### Work task
Transcribe word for word the lines below from the line with "HTTP Uploads (POST): It" through the line with "Future Enhancements 🚀", ends included.

### Records provided

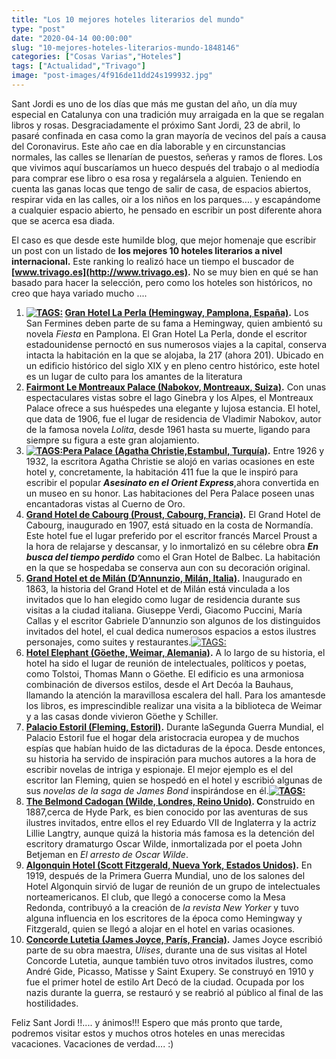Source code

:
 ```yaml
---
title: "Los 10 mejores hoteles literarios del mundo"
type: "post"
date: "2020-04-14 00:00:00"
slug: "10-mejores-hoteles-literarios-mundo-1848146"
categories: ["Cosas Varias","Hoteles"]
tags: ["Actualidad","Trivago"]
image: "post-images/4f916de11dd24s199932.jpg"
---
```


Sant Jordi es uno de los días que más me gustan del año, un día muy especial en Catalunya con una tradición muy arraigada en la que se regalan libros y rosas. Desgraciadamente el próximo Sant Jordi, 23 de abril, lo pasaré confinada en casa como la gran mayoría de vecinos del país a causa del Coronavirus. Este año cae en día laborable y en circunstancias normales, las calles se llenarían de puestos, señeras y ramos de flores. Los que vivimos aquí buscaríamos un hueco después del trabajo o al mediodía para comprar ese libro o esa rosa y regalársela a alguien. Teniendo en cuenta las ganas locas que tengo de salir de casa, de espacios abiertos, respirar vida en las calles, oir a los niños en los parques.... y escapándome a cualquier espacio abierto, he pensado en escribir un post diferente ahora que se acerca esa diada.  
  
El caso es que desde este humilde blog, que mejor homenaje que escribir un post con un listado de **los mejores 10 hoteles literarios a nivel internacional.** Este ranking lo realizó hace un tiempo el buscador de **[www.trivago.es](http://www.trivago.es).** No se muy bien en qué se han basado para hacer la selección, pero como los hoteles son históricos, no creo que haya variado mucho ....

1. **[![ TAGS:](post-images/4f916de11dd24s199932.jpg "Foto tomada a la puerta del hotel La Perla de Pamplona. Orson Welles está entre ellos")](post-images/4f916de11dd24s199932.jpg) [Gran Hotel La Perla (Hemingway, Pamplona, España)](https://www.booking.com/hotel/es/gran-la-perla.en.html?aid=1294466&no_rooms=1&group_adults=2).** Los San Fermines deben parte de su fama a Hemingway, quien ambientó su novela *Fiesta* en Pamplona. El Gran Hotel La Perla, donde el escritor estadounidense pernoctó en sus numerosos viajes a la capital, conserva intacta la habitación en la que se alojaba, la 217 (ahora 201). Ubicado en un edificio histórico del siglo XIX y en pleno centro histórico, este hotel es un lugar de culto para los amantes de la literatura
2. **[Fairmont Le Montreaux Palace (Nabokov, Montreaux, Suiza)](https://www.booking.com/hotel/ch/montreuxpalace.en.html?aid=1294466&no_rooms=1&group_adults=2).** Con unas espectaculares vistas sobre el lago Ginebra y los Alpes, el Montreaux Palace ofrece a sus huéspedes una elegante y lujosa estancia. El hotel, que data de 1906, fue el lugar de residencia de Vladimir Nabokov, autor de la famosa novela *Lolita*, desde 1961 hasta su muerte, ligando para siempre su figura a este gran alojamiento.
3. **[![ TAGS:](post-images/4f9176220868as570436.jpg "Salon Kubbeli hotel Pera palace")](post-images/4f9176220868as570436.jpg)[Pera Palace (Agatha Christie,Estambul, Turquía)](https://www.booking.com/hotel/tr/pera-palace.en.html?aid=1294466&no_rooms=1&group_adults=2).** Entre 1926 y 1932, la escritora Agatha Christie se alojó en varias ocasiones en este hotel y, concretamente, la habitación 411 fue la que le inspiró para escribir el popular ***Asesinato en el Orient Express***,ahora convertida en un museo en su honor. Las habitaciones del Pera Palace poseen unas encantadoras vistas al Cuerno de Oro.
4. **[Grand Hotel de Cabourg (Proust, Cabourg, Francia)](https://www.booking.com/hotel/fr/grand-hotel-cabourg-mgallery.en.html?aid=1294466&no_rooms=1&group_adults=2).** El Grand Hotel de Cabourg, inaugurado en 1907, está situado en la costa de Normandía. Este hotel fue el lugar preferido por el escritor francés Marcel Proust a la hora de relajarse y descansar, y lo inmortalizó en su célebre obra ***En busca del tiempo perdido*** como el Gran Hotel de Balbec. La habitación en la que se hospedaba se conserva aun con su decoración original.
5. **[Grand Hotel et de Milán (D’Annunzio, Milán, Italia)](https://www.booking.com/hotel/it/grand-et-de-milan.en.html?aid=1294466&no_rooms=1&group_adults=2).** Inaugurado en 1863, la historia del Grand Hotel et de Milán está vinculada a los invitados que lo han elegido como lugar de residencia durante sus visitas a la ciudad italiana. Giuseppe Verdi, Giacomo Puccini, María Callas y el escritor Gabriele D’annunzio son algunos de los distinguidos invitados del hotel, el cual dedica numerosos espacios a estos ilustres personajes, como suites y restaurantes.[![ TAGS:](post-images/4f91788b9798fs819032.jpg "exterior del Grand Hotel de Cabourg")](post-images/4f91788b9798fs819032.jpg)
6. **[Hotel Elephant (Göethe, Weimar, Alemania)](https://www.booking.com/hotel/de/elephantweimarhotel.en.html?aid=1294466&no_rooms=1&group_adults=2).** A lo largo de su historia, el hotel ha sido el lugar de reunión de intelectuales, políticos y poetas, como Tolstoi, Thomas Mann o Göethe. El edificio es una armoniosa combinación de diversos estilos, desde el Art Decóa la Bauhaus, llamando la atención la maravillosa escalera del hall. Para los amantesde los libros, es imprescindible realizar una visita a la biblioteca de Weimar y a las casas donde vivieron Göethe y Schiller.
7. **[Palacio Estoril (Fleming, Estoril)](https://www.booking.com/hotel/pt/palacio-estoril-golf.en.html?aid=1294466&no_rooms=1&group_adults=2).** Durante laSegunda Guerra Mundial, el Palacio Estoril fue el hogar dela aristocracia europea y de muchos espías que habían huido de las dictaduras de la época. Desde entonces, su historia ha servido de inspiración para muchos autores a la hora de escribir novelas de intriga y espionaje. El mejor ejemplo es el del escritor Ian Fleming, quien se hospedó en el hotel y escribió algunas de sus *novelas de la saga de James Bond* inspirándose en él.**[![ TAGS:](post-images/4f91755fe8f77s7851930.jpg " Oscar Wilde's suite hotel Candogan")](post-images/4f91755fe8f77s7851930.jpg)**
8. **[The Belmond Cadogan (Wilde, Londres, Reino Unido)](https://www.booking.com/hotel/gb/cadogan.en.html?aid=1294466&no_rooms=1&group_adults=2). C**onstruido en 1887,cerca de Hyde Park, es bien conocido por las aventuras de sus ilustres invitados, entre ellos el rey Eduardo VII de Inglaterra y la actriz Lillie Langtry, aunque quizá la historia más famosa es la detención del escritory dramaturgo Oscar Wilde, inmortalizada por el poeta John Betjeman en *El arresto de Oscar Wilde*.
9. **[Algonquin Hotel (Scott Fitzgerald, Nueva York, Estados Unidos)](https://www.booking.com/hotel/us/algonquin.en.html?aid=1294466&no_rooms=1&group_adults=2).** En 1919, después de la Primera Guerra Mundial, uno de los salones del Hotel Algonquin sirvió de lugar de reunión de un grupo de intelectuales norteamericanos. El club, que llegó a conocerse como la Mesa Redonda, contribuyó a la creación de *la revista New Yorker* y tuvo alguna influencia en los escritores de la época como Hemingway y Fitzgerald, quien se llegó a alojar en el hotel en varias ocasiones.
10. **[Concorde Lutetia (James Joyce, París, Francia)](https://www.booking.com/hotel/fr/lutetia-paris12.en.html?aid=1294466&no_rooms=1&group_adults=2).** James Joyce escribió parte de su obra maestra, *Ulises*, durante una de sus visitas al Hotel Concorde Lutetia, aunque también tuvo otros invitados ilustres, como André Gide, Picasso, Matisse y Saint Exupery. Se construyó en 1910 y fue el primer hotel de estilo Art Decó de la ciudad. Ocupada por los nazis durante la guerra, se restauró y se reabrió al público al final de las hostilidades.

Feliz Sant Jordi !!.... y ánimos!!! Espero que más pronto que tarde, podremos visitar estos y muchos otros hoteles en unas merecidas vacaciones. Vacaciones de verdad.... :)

---

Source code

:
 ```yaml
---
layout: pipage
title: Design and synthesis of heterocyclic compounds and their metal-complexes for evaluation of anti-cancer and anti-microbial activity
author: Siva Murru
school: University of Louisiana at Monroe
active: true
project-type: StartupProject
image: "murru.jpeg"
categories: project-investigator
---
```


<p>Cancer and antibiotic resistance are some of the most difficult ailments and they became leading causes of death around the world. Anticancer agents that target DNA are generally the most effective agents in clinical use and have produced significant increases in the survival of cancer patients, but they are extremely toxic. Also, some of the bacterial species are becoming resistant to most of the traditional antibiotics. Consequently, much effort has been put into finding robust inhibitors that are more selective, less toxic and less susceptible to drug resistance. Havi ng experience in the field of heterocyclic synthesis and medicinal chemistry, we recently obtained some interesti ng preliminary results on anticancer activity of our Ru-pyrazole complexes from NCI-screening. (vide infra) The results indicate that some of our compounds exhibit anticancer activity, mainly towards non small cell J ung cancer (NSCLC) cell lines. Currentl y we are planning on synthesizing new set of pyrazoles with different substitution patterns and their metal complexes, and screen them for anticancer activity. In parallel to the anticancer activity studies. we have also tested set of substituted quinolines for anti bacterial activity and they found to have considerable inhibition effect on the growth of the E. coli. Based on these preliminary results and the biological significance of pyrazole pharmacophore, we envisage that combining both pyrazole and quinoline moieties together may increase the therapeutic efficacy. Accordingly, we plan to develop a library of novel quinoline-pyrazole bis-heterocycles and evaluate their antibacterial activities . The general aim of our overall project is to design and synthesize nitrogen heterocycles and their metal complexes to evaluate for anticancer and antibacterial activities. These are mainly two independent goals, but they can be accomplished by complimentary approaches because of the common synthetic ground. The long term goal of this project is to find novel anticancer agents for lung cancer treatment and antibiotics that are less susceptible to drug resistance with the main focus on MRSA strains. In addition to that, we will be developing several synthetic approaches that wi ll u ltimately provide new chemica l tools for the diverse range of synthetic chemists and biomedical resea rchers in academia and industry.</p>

--

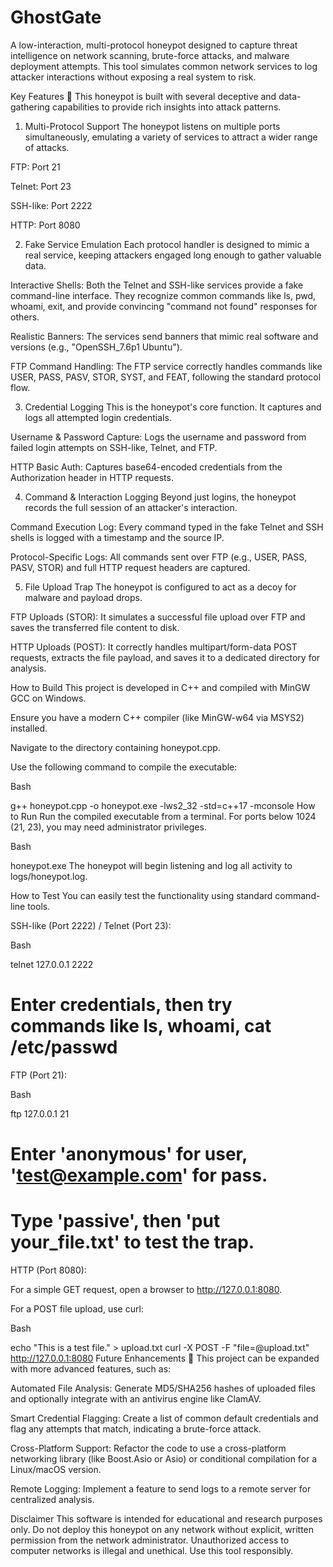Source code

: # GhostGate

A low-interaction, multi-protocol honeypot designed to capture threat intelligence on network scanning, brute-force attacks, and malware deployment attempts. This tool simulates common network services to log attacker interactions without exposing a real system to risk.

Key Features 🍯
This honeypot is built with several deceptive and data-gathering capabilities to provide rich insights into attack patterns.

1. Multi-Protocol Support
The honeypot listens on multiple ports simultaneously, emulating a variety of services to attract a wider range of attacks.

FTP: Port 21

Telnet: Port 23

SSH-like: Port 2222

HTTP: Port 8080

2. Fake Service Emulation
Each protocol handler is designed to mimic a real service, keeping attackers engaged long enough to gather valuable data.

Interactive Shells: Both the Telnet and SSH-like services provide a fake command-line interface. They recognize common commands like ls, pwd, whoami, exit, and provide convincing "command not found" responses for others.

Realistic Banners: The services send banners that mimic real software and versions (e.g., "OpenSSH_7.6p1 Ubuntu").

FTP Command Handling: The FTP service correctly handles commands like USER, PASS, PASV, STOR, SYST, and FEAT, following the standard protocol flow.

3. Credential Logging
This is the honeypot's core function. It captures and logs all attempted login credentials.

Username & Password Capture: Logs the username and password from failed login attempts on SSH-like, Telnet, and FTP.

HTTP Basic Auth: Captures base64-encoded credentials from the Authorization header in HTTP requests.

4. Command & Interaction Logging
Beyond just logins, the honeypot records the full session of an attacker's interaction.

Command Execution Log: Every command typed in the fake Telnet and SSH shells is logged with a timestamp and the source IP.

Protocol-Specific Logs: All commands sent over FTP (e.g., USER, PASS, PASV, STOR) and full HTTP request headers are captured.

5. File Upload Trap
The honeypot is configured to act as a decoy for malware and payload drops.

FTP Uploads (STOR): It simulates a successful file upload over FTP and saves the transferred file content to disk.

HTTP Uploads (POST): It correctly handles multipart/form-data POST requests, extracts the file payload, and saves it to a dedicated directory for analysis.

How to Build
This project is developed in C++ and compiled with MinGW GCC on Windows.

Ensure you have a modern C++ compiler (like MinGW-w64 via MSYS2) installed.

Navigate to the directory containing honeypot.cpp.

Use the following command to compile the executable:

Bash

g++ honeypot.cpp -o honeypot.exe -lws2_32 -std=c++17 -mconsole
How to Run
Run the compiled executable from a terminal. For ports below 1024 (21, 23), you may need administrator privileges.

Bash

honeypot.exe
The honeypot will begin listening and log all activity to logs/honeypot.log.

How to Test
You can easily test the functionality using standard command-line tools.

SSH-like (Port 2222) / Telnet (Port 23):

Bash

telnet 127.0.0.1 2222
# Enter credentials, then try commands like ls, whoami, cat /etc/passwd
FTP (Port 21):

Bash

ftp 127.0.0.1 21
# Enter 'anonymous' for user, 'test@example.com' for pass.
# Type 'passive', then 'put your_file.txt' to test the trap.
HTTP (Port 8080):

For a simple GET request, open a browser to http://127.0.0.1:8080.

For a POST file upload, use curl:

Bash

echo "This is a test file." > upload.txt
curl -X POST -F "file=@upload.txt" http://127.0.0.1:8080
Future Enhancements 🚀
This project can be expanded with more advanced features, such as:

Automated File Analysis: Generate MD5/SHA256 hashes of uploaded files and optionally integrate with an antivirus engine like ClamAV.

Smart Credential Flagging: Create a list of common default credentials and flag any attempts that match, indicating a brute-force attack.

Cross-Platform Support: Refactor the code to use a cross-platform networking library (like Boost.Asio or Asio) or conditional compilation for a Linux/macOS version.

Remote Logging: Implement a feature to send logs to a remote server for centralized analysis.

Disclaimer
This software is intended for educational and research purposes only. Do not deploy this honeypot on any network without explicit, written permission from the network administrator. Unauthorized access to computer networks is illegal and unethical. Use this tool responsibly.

### Answer to the problem
HTTP Uploads (POST): It correctly handles multipart/form-data POST requests, extracts the file payload, and saves it to a dedicated directory for analysis.

How to Build
This project is developed in C++ and compiled with MinGW GCC on Windows.

Ensure you have a modern C++ compiler (like MinGW-w64 via MSYS2) installed.

Navigate to the directory containing honeypot.cpp.

Use the following command to compile the executable:

Bash

g++ honeypot.cpp -o honeypot.exe -lws2_32 -std=c++17 -mconsole
How to Run
Run the compiled executable from a terminal. For ports below 1024 (21, 23), you may need administrator privileges.

Bash

honeypot.exe
The honeypot will begin listening and log all activity to logs/honeypot.log.

How to Test
You can easily test the functionality using standard command-line tools.

SSH-like (Port 2222) / Telnet (Port 23):

Bash

telnet 127.0.0.1 2222
# Enter credentials, then try commands like ls, whoami, cat /etc/passwd
FTP (Port 21):

Bash

ftp 127.0.0.1 21
# Enter 'anonymous' for user, 'test@example.com' for pass.
# Type 'passive', then 'put your_file.txt' to test the trap.
HTTP (Port 8080):

For a simple GET request, open a browser to http://127.0.0.1:8080.

For a POST file upload, use curl:

Bash

echo "This is a test file." > upload.txt
curl -X POST -F "file=@upload.txt" http://127.0.0.1:8080
Future Enhancements 🚀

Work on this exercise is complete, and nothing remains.